In short: both authors make important contributions to the conceptual placement of this movement. At the same time, one may ask whether they do not also fall into the trap of overrating their object of study. That would be understandable. The more intensively one engages with a subject, the more one tends to overestimate its relevance. One can then perhaps lose sight of the fact that, even though Adrian Vermeule is a Harvard professor, the probability that the US gets rebuilt as a Catholic theocracy because of his ideas is close to zero. Or at least about as likely as the chance that Amlinger and Nachtwey ever read Nozick and the rest.

The inclined reader will therefore tend to agree with the reading of Jan-Werner Müller: postliberalism is in the end little more than an elaborated „own the libs” by frustrated conservative university professors.

And if one speaks today with postliberal thought leaders, one quickly notices that little of the enthusiasm for a coherent intellectual project is present that Kelly and Sleat conjure up in their analyses.

Only weeks ago, at a conference, I asked Patrick Deneen himself whether he shared my thesis of a „Peak Postliberalism”. He dodged. He had said all he had to say on the topic and was now devoting himself to other things, like ancient Greece. He was, quote, not a „movement guy”. I take that as a polite farewell. In any case, it is not the sign of a particularly vital movement of thought.

The more obvious conclusion, therefore: Kelly and Sleat lend postliberalism more intellectual radiance than it ever had or wanted. For Deneen and the rest, it was never about a systematic critique of ideology or the further development of a common-good oriented communitarianism for the present. At the centre always stood the polemic against the supposed dominance of a Rawlsian left-liberalism at the universities, something that drove all these authors at a deeply personal level.
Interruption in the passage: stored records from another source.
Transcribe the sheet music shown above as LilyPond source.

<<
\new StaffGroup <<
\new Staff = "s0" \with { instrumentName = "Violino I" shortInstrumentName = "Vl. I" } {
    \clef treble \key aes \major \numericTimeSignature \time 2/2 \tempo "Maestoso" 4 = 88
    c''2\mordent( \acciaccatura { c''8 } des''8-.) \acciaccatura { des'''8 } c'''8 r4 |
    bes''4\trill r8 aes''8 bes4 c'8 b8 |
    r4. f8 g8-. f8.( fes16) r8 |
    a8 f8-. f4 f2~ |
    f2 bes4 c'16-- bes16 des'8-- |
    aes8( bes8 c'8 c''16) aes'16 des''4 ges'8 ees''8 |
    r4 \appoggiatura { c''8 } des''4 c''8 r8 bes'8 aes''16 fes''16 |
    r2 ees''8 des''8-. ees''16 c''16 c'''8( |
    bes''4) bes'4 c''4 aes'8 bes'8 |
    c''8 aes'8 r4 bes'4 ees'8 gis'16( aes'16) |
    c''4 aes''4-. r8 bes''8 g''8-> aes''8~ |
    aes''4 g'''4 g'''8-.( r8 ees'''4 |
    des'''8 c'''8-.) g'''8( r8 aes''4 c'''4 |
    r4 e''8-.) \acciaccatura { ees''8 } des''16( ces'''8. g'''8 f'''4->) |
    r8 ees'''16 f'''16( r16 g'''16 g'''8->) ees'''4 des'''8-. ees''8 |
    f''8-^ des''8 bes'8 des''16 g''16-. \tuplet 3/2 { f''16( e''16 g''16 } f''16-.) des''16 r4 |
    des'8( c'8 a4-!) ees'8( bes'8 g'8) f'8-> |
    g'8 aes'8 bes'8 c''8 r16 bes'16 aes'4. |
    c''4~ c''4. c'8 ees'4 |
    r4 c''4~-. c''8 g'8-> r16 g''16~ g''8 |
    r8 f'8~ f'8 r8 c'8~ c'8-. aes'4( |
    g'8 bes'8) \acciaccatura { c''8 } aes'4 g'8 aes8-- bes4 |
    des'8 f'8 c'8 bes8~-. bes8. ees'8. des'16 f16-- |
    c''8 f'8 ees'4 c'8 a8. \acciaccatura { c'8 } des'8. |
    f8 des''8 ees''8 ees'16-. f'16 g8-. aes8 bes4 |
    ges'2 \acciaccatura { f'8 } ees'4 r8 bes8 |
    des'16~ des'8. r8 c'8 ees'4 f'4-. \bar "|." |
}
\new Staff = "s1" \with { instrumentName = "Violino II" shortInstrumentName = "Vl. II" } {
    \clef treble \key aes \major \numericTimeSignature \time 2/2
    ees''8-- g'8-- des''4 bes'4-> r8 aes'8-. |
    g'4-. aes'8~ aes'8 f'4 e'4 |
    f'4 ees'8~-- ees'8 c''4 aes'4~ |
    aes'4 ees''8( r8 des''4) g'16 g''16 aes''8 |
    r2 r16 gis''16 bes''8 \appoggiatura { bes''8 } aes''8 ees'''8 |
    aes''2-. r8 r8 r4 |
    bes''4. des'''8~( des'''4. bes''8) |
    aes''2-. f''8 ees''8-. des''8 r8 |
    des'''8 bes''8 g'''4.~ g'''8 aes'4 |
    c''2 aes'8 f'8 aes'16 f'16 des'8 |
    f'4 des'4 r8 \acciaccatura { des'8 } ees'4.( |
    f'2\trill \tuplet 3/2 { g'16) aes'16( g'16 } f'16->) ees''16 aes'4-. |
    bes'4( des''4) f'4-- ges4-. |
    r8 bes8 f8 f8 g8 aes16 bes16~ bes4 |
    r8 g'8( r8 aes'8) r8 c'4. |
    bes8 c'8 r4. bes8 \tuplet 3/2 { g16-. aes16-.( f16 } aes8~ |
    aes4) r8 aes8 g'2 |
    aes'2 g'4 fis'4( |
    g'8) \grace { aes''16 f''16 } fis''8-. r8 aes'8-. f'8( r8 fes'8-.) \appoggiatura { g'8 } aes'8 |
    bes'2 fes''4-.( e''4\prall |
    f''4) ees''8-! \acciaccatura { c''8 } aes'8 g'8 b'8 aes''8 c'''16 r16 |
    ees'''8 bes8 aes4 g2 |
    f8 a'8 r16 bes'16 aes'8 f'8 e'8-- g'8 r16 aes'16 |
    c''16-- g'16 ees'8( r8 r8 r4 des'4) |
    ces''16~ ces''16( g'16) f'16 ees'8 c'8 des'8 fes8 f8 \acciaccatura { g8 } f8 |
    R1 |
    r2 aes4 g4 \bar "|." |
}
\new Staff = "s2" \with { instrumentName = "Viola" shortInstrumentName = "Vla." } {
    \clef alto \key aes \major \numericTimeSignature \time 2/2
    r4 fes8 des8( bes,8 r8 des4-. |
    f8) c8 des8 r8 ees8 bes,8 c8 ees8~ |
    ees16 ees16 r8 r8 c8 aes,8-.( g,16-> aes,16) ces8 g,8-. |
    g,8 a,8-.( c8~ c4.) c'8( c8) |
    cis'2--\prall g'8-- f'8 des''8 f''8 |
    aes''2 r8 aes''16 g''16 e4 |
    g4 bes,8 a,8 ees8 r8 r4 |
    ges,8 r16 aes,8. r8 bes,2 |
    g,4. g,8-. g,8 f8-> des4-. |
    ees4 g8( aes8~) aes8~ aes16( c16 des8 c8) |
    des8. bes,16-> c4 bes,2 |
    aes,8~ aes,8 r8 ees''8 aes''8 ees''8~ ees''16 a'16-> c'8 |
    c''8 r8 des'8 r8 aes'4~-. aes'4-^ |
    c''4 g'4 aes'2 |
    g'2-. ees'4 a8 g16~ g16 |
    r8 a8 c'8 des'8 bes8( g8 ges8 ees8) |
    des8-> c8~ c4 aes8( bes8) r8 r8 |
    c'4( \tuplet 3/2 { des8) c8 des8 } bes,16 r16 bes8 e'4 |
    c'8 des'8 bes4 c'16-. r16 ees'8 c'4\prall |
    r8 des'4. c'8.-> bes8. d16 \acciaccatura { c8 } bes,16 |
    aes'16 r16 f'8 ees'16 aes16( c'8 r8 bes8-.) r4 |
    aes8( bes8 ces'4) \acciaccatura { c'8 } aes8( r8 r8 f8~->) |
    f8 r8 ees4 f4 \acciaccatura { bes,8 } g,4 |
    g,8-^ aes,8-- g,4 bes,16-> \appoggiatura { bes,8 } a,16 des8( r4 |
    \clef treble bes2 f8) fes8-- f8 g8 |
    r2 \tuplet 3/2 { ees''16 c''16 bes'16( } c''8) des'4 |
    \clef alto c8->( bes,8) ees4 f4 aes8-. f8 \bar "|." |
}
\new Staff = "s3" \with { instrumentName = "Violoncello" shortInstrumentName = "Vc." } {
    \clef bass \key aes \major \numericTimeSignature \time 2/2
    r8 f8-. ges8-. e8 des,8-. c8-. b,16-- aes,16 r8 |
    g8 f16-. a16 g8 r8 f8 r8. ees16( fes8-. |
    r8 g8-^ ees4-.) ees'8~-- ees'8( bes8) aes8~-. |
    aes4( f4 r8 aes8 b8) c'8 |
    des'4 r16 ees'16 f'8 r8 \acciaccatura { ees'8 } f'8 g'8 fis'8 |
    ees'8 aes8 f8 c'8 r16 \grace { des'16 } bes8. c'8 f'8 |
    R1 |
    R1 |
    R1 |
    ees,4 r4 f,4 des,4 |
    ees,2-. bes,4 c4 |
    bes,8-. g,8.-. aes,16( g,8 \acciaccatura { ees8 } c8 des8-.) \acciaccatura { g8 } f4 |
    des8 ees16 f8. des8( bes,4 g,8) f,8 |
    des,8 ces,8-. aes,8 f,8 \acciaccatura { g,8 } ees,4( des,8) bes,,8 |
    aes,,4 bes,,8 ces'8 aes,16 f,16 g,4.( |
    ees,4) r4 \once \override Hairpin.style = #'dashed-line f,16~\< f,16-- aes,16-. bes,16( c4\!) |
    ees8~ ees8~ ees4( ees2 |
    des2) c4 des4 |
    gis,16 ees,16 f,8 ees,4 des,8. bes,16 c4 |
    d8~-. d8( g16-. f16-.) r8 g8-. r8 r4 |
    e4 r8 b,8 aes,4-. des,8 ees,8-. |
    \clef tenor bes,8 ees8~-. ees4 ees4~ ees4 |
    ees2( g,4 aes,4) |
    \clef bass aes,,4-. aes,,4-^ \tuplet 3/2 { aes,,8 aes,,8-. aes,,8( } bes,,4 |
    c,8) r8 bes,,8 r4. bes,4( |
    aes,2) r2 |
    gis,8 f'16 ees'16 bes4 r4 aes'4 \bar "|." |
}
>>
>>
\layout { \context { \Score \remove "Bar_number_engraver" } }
And Orbán’s foot soldiers at the MCC were above all in the business of building a politically useful counter-narrative to liberal democracy.

A productive theoretical discourse, of the kind Sleat and Kelly reconstruct, never grew out of it. There is neither a successor generation of postliberal thinkers, nor a recognisable further development, nor a serious engagement with postliberalism on the liberal side. Precisely for this reason, postliberalism barely qualifies as a deep object of study. It looks much more like a politically motivated, hasty, and shoddily executed attempt at revolution, one that wanted to anchor the funeral hymn for liberalism above all narratively, in other words: metapolitically. But it was never really taken seriously, neither by liberals nor by postliberals themselves.

And precisely this shows up again, implicitly, in the closing chapters of both books at hand. There the authors quite unintentionally support my working thesis when they formulate their own answers to the postliberal critique. They do exactly what one would expect from left-liberal university professors: they return to the long-familiar, stale liberalism debates of recent decades, be it the missing liberal perfectionism (Sleat) or the necessity of a stronger economic egalitarianism (Kelly). The „postliberal moment” has passed these two thinkers by and is, in the end, at best used to put their old hobbyhorses back in the shop window in book form. The fleeting fashion has not really changed the shape of liberalism.

In that sense, the oh-so-traditionalist postliberalism is itself precisely what it despises: a hyperpolitical discourse phenomenon. Much attention, much outrage, much performativity, but no structural force at all and no change.

Thank god, one might say, in true postliberal fashion.